A very compassionate person whose presence brightens every conversation. Quite a joy to talk to. I can never thank you enough  ::

----------


## L

Does a lot for this site

----------


## RawrJessiRawr

Nice person ^.~

----------


## Anteros

^ Is a kind and thoughtful person - very positive, too!   Has mad math and science skillz!  ::D:

----------


## CaduceusGUILT

Very compassionate and supportive, and an excellent moderator to boot! Also very good at Bug Juice.  ::D:

----------


## Fallen18

I think your avatar is sick (in a awesome way) you seem really nice,  ::):  you like shawshank redemption which is also a good movie, and Japanese anime for the win my friend ^_^/

----------


## Trendsetter

Is a very spiffy friend and great asset to this forum!  ::):

----------


## Fallen18

Haha aww I remember spiffy! ^_^ I haven't used that word in forever but is a sweetheart who keeps this forum positive  ::):

----------


## Trendsetter

Thank you! You've made such progress in dealing with anxiety, I'm proud of you  ::):

----------


## Chantellabella

> Thank you! You've made such progress in dealing with anxiety, I'm proud of you



A really smart, friendly guy who is kind to people, caring and generally an all round great friend to have.  ::):

----------


## L

Is a pure sweetheart, keeps moving when things get hard

----------


## Trendsetter

Very kind and pretty person

----------


## Grand Jete

Awesome guy to talk to...and despite being sad about the Saints I'm sure he will share in my excitement that the Vikings won!!!

----------


## Fallen18

you're very pretty! awesome hairstyle tis high five worthy  ::):  and I admire that you're a writer. It seems like a very fun occupation.

----------


## Hannahstrange

I like your icon it's very pretty. :] Also you are SO very nice!

----------


## Fallen18

haha aw I wouldn't say I'm THAT nice  :: , but you're a very fun and easy person to talk to. Plus you live in Narnia I think that's pretty badas**  ::

----------


## Trendsetter

Fallen, you have such a nice avatar, and you have awesome dresses.  ::): 





> Awesome guy to talk to...and despite being sad about the Saints I'm sure he will share in my excitement that the Vikings won!!!



Way to win.  ::):

----------


## Fallen18

Bob throws awesome parties  ::

----------


## Trendsetter

The awesome creator of this smiley: \(^o^)/

----------


## Fallen18

Is the awesome creator of a positive site  ::

----------


## Monotony

Is to funny  :Giggle:

----------


## Fallen18

oh God this is so hard *deep breath* is a nice guy...................... :Rofl:

----------


## Trendsetter

Thanks for showing me this cool site  ::):

----------


## Fallen18

haha aw thanks Ventura is a sweetheart and basically impossible not to like  :Hug: 


Bob I love your avatar  ::):  Tis positive

----------


## Chantellabella

Even though she isn't feeling too great about herself today, I think that she's not only very pretty, but she has the sweetest, most sincere comments for people.
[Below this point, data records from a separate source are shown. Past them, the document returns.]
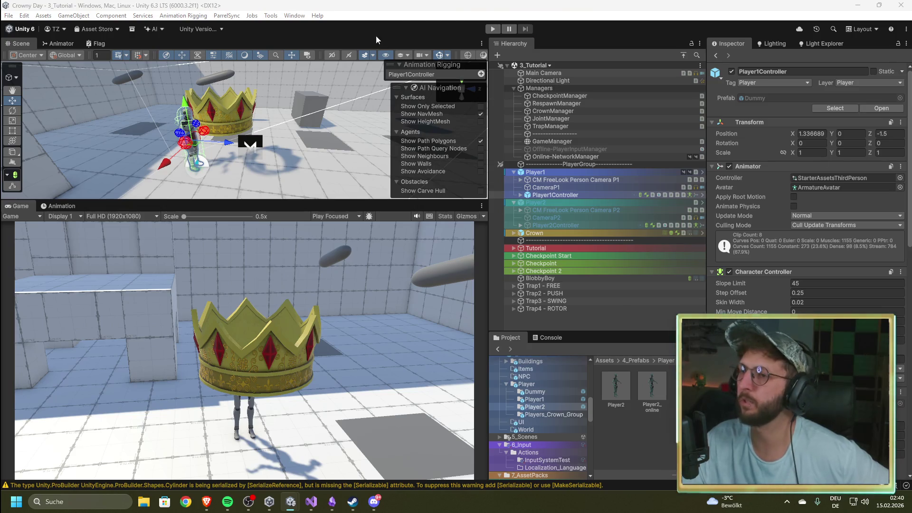
left_click(492, 29)
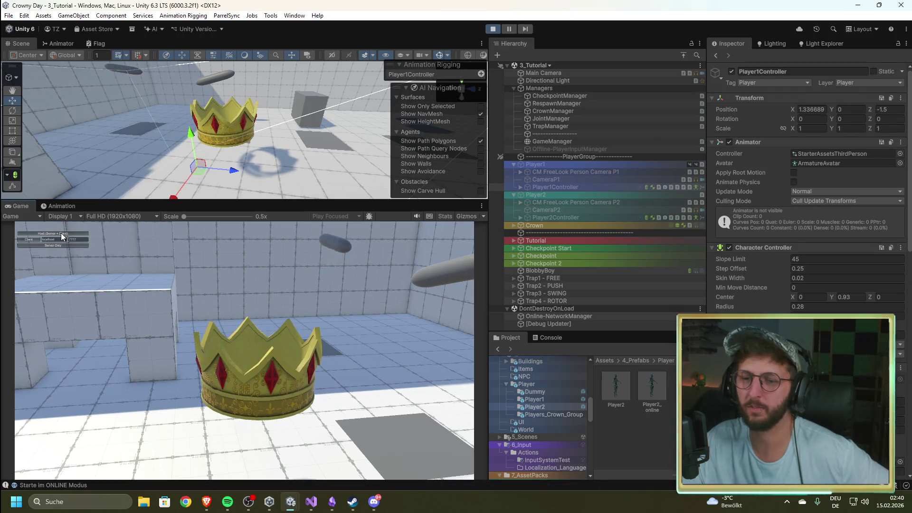
- Host the game, walk Player1 with WASD while orbiting the camera, then stop play mode
left_click(61, 233)
left_click(298, 289)
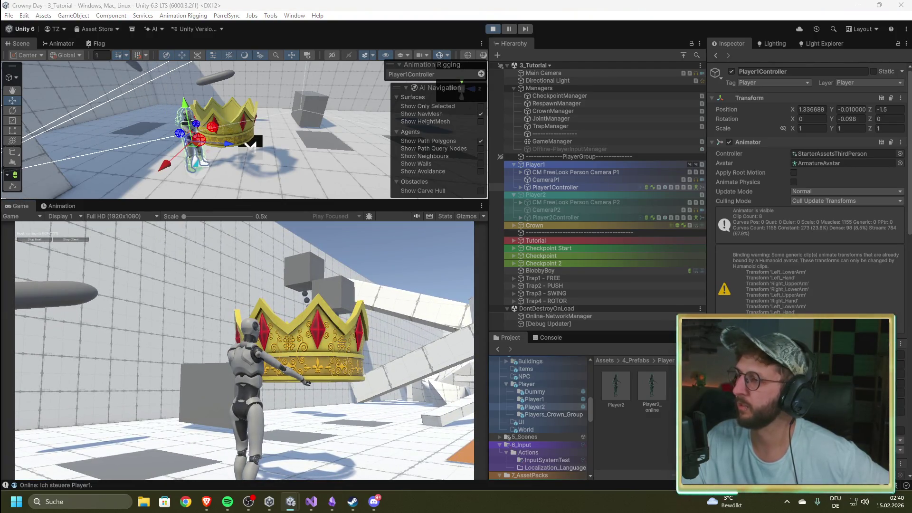
key("Escape")
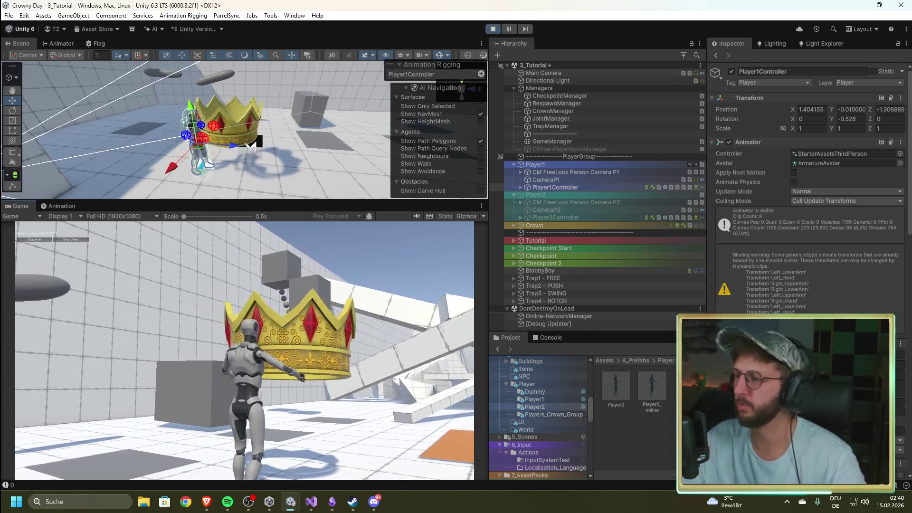
key("w")
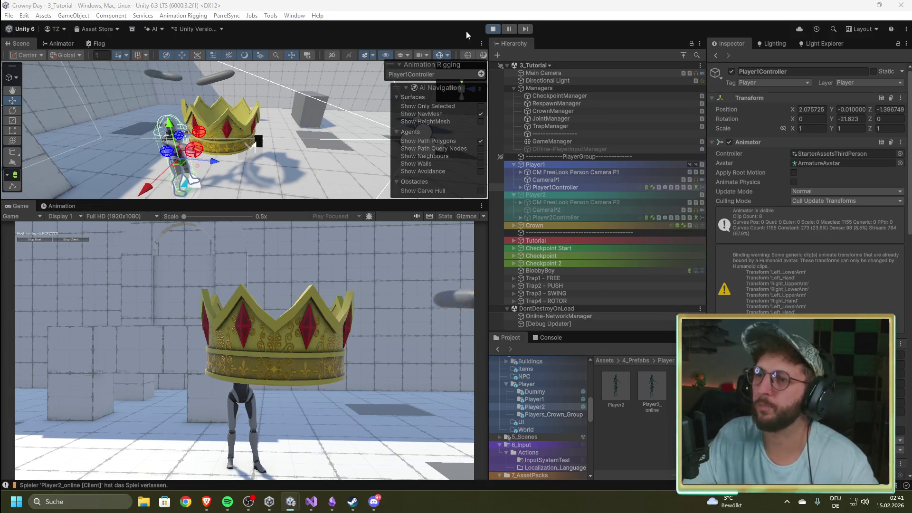
left_click(493, 29)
I'm guessing that her words are like that because she is a sweetheart and an awesome friend. I know that I enjoy knowing her.  ::):

----------


## Coffee

You're an awesome person who brightens up the world. You're warm and kind and loving and hilarious and you're always there to help out other people even if you aren't feeling so good yourself. You're incredibly selfless and thoughtful and nurturing and above all, you are a strong, courageous woman who has fought her way out of more situations than one SHOULD have to endure but you are still here, still fighting and I know it will all pay off and you will be surrounded by happiness and peace and stability. Thank you for being so great.

----------


## Chantellabella

> You're an awesome person who brightens up the world. You're warm and kind and loving and hilarious and you're always there to help out other people even if you aren't feeling so good yourself. You're incredibly selfless and thoughtful and nurturing and above all, you are a strong, courageous woman who has fought her way out of more situations than one SHOULD have to endure but you are still here, still fighting and I know it will all pay off and you will be surrounded by happiness and peace and stability. Thank you for being so great.



Why you wanna make me cry? That was beautiful. Thank you.
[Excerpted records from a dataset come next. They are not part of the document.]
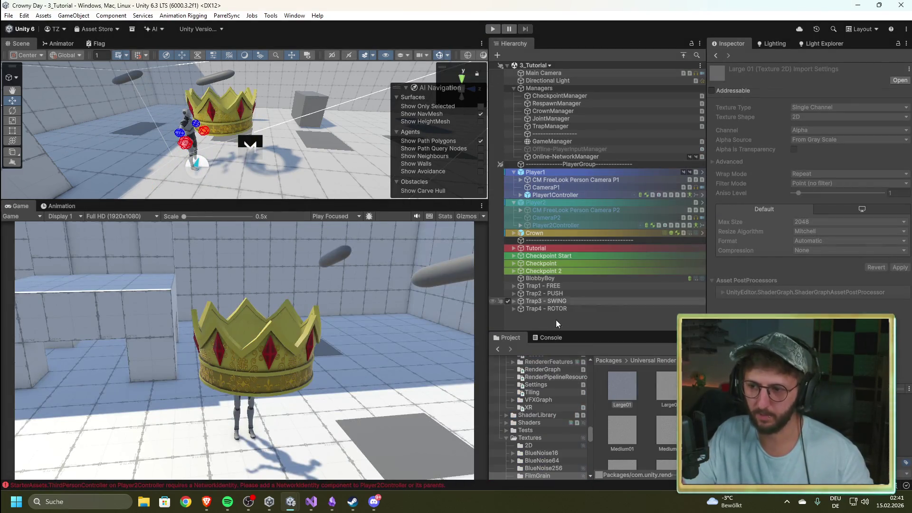
- Scroll through the console's log entries, then clear the console
left_click(547, 337)
scroll(586, 377, "up", 5)
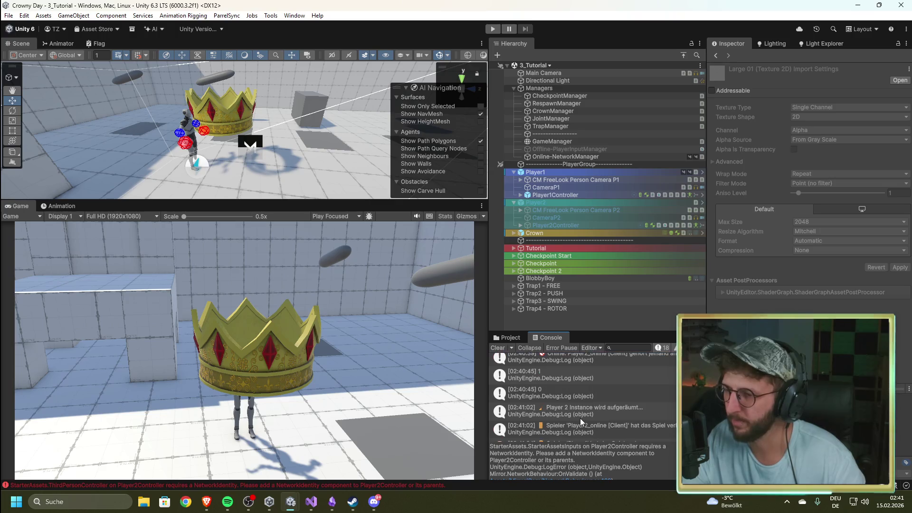
scroll(577, 404, "down", 2)
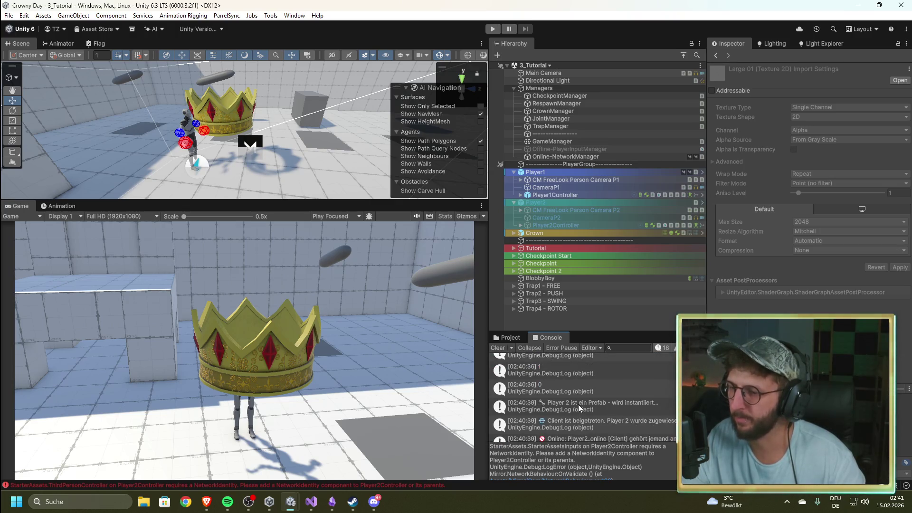
scroll(578, 404, "down", 1)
And you, dear friend, are an amazing woman who knows exactly what you want. When I read your posts I see you taking on the world with courage, determination, and a hell of a lot of common sense. That's very rare for someone so young.  I think you're gonna set the world ablaze one day with your ideas.  ::):

----------


## Koalafan

Is such a warm and awesome person!!!!  :Celebrate:

----------


## Chantellabella

A very sweet, funny, friendly guy who can cheer me up anyday with his wit, sincerity, and kindness.  I think this koala is most awesome  ::):

----------


## Kesky

You are most wonderful with special goodness and really great coolness and you are fun with lots of cute comments.  ::):

----------


## FracturedMoonlight

^ Wonderfully kind, helpful, giving, and cheerfully entertaining ^^

----------


## Anteros

^ Makes thoughtful and well-written posts.   She is kind, cheerful, and giving herself.  And quite wise!  ::):

----------


## Chantellabella

Smart, caring, sincere, responsible, level-headed, honest, a great friend to many, sweet, a great listener, and very brave. These are just the beginning of Neptunus' qualities. I'm so glad to have met you, my friend. This world needs way more people like you.

----------


## peace

Is a good friend with a big heart.

----------


## Hannahstrange

Kind and they like Grumpy Cat.  :XD:

----------


## SmileyFace

You are an awesome person to talk to! Plus, you're a Grumpy Cat fan as well <3 can never ever go wrong with that.

----------


## MrQuiet76

You seem like a really cool person!!  ::D:  I always love reading your posts!

----------


## Chantellabella

Anybody who's a fan of R.E.M. and one of his favorite songs is "It's the End of the World," is DEFINITELY cool! That's one of my favorites also. The best part? We get to hear our song every so often when apocalypses come around.  ::):

----------


## L

You sent me a message when I was feeling crappy - that was sweet and just to know someone knew and took it on board was really helpful.

----------


## Trendsetter

It's nice to see you on this forum again, you're very fun to chat with  ::):

----------


## meepie

Has a lovely avatar and good attitude for this forum. Nice profile as well  ::):

----------


## L

Has a very interesting avatar

----------


## fetisha

love your picture of a rainbow and was very supportive to me in the anything bothering you section

----------


## Kimbra

I can always relate to your posts

----------


## Wishie

You seem really brave this year Kimmie.

----------


## Sainnot

You’re a very considerate person

----------